_ABOUT THIS EXERCISE_
Reproduce the data that follows in its entirety, character for character.

══════

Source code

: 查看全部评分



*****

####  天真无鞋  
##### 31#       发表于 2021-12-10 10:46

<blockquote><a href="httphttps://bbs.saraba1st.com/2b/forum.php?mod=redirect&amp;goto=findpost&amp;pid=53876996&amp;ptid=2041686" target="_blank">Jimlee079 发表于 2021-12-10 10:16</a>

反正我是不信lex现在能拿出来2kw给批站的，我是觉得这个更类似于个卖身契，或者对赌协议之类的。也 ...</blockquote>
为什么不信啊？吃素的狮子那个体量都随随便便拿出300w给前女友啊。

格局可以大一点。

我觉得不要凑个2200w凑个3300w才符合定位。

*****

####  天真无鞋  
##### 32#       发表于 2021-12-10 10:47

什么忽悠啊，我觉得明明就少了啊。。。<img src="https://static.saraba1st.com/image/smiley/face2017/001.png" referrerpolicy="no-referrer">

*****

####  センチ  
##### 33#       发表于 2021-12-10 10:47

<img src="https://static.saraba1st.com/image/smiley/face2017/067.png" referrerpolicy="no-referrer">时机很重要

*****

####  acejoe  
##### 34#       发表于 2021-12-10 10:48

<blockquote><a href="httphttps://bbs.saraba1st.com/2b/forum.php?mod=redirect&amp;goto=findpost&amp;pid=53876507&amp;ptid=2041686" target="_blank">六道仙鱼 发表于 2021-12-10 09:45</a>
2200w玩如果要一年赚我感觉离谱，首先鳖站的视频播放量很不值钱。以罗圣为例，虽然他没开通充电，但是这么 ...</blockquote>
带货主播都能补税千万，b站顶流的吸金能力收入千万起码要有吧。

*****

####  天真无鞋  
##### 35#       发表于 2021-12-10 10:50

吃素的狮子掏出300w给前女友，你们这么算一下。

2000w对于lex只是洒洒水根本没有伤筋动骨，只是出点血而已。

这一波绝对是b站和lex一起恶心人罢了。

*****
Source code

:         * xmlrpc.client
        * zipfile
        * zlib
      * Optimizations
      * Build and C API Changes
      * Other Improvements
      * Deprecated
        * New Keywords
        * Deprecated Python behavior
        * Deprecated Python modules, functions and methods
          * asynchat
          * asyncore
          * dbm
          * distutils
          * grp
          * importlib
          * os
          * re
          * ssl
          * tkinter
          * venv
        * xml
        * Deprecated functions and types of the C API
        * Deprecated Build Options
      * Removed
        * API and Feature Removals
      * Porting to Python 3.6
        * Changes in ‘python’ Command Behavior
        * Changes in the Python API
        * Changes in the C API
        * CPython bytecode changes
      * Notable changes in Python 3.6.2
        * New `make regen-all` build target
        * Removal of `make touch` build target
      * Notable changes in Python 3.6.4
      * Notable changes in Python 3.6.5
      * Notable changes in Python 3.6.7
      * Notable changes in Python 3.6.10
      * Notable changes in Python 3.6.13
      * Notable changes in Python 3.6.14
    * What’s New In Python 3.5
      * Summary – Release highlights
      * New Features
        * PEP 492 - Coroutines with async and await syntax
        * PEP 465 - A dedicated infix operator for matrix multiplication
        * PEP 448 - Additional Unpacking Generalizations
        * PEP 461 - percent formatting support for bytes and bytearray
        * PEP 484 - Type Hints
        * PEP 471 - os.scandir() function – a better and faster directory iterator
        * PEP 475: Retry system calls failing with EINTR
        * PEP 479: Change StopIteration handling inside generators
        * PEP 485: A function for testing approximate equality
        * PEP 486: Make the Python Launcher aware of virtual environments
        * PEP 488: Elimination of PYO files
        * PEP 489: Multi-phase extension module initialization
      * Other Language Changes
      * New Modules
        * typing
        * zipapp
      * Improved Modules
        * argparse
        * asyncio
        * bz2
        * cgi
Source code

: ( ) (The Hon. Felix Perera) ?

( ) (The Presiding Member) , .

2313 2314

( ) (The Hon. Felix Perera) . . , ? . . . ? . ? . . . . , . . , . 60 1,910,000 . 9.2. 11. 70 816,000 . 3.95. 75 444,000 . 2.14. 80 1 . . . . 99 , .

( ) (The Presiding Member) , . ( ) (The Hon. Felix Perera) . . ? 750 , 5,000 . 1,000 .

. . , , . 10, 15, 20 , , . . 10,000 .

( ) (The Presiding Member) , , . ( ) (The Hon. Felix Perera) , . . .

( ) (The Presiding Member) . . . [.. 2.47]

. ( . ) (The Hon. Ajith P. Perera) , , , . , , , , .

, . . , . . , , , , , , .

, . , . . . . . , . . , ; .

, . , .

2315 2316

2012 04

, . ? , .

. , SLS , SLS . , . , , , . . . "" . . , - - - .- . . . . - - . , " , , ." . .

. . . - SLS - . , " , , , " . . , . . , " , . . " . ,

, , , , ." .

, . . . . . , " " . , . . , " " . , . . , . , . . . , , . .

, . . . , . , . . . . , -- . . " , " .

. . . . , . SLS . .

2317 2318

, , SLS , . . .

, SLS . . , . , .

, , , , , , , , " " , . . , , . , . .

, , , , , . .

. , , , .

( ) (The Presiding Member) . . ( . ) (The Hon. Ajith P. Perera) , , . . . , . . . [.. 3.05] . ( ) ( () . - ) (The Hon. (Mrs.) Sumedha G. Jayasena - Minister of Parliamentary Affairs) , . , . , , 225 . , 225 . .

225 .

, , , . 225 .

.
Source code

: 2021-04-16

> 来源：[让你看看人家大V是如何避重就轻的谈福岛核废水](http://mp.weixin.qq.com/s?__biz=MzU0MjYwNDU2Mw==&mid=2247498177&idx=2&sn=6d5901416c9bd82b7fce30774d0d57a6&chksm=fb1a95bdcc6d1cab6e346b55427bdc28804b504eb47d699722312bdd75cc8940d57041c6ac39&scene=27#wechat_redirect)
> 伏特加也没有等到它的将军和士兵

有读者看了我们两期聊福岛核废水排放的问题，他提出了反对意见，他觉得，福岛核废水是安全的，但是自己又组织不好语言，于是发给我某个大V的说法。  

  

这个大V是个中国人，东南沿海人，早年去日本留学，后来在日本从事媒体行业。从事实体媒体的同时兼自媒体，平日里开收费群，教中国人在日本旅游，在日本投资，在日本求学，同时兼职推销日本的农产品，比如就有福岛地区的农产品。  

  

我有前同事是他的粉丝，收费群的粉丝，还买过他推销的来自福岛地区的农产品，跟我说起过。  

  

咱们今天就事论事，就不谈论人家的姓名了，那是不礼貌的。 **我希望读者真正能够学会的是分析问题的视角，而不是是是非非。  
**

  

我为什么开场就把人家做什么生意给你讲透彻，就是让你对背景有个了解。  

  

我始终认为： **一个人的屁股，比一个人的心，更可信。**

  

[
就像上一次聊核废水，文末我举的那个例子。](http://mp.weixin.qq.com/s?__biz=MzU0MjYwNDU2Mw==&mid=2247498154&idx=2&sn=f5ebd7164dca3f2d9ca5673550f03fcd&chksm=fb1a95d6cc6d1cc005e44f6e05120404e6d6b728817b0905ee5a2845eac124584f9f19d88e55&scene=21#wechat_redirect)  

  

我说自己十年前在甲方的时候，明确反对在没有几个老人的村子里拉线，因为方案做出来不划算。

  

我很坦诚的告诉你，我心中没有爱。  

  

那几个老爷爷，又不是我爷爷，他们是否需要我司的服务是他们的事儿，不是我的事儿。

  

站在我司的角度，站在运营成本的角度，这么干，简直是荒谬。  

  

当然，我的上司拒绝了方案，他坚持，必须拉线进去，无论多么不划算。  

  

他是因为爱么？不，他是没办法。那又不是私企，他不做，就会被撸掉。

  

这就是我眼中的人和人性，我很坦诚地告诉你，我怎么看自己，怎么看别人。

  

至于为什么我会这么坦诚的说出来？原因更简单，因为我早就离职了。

══════

_RESPONSE AREA_
Source code

: 查看全部评分



*****

####  天真无鞋  
##### 31#       发表于 2021-12-10 10:46

<blockquote><a href="httphttps://bbs.saraba1st.com/2b/forum.php?mod=redirect&amp;goto=findpost&amp;pid=53876996&amp;ptid=2041686" target="_blank">Jimlee079 发表于 2021-12-10 10:16</a>

反正我是不信lex现在能拿出来2kw给批站的，我是觉得这个更类似于个卖身契，或者对赌协议之类的。也 ...</blockquote>
为什么不信啊？吃素的狮子那个体量都随随便便拿出300w给前女友啊。

格局可以大一点。

我觉得不要凑个2200w凑个3300w才符合定位。

*****

####  天真无鞋  
##### 32#       发表于 2021-12-10 10:47

什么忽悠啊，我觉得明明就少了啊。。。<img src="https://static.saraba1st.com/image/smiley/face2017/001.png" referrerpolicy="no-referrer">

*****

####  センチ  
##### 33#       发表于 2021-12-10 10:47

<img src="https://static.saraba1st.com/image/smiley/face2017/067.png" referrerpolicy="no-referrer">时机很重要

*****

####  acejoe  
##### 34#       发表于 2021-12-10 10:48

<blockquote><a href="httphttps://bbs.saraba1st.com/2b/forum.php?mod=redirect&amp;goto=findpost&amp;pid=53876507&amp;ptid=2041686" target="_blank">六道仙鱼 发表于 2021-12-10 09:45</a>
2200w玩如果要一年赚我感觉离谱，首先鳖站的视频播放量很不值钱。以罗圣为例，虽然他没开通充电，但是这么 ...</blockquote>
带货主播都能补税千万，b站顶流的吸金能力收入千万起码要有吧。

*****

####  天真无鞋  
##### 35#       发表于 2021-12-10 10:50

吃素的狮子掏出300w给前女友，你们这么算一下。

2000w对于lex只是洒洒水根本没有伤筋动骨，只是出点血而已。

这一波绝对是b站和lex一起恶心人罢了。

*****
Source code

:         * xmlrpc.client
        * zipfile
        * zlib
      * Optimizations
      * Build and C API Changes
      * Other Improvements
      * Deprecated
        * New Keywords
        * Deprecated Python behavior
        * Deprecated Python modules, functions and methods
          * asynchat
          * asyncore
          * dbm
          * distutils
          * grp
          * importlib
          * os
          * re
          * ssl
          * tkinter
          * venv
        * xml
        * Deprecated functions and types of the C API
        * Deprecated Build Options
      * Removed
        * API and Feature Removals
      * Porting to Python 3.6
        * Changes in ‘python’ Command Behavior
        * Changes in the Python API
        * Changes in the C API
        * CPython bytecode changes
      * Notable changes in Python 3.6.2
        * New `make regen-all` build target
        * Removal of `make touch` build target
      * Notable changes in Python 3.6.4
      * Notable changes in Python 3.6.5
      * Notable changes in Python 3.6.7
      * Notable changes in Python 3.6.10
      * Notable changes in Python 3.6.13
      * Notable changes in Python 3.6.14
    * What’s New In Python 3.5
      * Summary – Release highlights
      * New Features
        * PEP 492 - Coroutines with async and await syntax
        * PEP 465 - A dedicated infix operator for matrix multiplication
        * PEP 448 - Additional Unpacking Generalizations
        * PEP 461 - percent formatting support for bytes and bytearray
        * PEP 484 - Type Hints
        * PEP 471 - os.scandir() function – a better and faster directory iterator
        * PEP 475: Retry system calls failing with EINTR
        * PEP 479: Change StopIteration handling inside generators
        * PEP 485: A function for testing approximate equality
        * PEP 486: Make the Python Launcher aware of virtual environments
        * PEP 488: Elimination of PYO files
        * PEP 489: Multi-phase extension module initialization
      * Other Language Changes
      * New Modules
        * typing
        * zipapp
      * Improved Modules
        * argparse
        * asyncio
        * bz2
        * cgi
Source code

: ( ) (The Hon. Felix Perera) ?

( ) (The Presiding Member) , .

2313 2314

( ) (The Hon. Felix Perera) . . , ? . . . ? . ? . . . . , . . , . 60 1,910,000 . 9.2. 11. 70 816,000 . 3.95. 75 444,000 . 2.14. 80 1 . . . . 99 , .

( ) (The Presiding Member) , . ( ) (The Hon. Felix Perera) . . ? 750 , 5,000 . 1,000 .

. . , , . 10, 15, 20 , , . . 10,000 .

( ) (The Presiding Member) , , . ( ) (The Hon. Felix Perera) , . . .

( ) (The Presiding Member) . . . [.. 2.47]

. ( . ) (The Hon. Ajith P. Perera) , , , . , , , , .

, . . , . . , , , , , , .

, . , . . . . . , . . , ; .

, . , .

2315 2316

2012 04

, . ? , .

. , SLS , SLS . , . , , , . . . "" . . , - - - .- . . . . - - . , " , , ." . .

. . . - SLS - . , " , , , " . . , . . , " , . . " . ,

, , , , ." .

, . . . . . , " " . , . . , " " . , . . , . , . . . , , . .

, . . . , . , . . . . , -- . . " , " .

. . . . , . SLS . .

2317 2318

, , SLS , . . .

, SLS . . , . , .

, , , , , , , , " " , . . , , . , . .

, , , , , . .

. , , , .

( ) (The Presiding Member) . . ( . ) (The Hon. Ajith P. Perera) , , . . . , . . . [.. 3.05] . ( ) ( () . - ) (The Hon. (Mrs.) Sumedha G. Jayasena - Minister of Parliamentary Affairs) , . , . , , 225 . , 225 . .

225 .

, , , . 225 .

.
Source code

: 2021-04-16

> 来源：[让你看看人家大V是如何避重就轻的谈福岛核废水](http://mp.weixin.qq.com/s?__biz=MzU0MjYwNDU2Mw==&mid=2247498177&idx=2&sn=6d5901416c9bd82b7fce30774d0d57a6&chksm=fb1a95bdcc6d1cab6e346b55427bdc28804b504eb47d699722312bdd75cc8940d57041c6ac39&scene=27#wechat_redirect)
> 伏特加也没有等到它的将军和士兵

有读者看了我们两期聊福岛核废水排放的问题，他提出了反对意见，他觉得，福岛核废水是安全的，但是自己又组织不好语言，于是发给我某个大V的说法。  

  

这个大V是个中国人，东南沿海人，早年去日本留学，后来在日本从事媒体行业。从事实体媒体的同时兼自媒体，平日里开收费群，教中国人在日本旅游，在日本投资，在日本求学，同时兼职推销日本的农产品，比如就有福岛地区的农产品。  

  

我有前同事是他的粉丝，收费群的粉丝，还买过他推销的来自福岛地区的农产品，跟我说起过。  

  

咱们今天就事论事，就不谈论人家的姓名了，那是不礼貌的。 **我希望读者真正能够学会的是分析问题的视角，而不是是是非非。  
**

  

我为什么开场就把人家做什么生意给你讲透彻，就是让你对背景有个了解。  

  

我始终认为： **一个人的屁股，比一个人的心，更可信。**

  

[
就像上一次聊核废水，文末我举的那个例子。](http://mp.weixin.qq.com/s?__biz=MzU0MjYwNDU2Mw==&mid=2247498154&idx=2&sn=f5ebd7164dca3f2d9ca5673550f03fcd&chksm=fb1a95d6cc6d1cc005e44f6e05120404e6d6b728817b0905ee5a2845eac124584f9f19d88e55&scene=21#wechat_redirect)  

  

我说自己十年前在甲方的时候，明确反对在没有几个老人的村子里拉线，因为方案做出来不划算。

  

我很坦诚的告诉你，我心中没有爱。  

  

那几个老爷爷，又不是我爷爷，他们是否需要我司的服务是他们的事儿，不是我的事儿。

  

站在我司的角度，站在运营成本的角度，这么干，简直是荒谬。  

  

当然，我的上司拒绝了方案，他坚持，必须拉线进去，无论多么不划算。  

  

他是因为爱么？不，他是没办法。那又不是私企，他不做，就会被撸掉。

  

这就是我眼中的人和人性，我很坦诚地告诉你，我怎么看自己，怎么看别人。

  

至于为什么我会这么坦诚的说出来？原因更简单，因为我早就离职了。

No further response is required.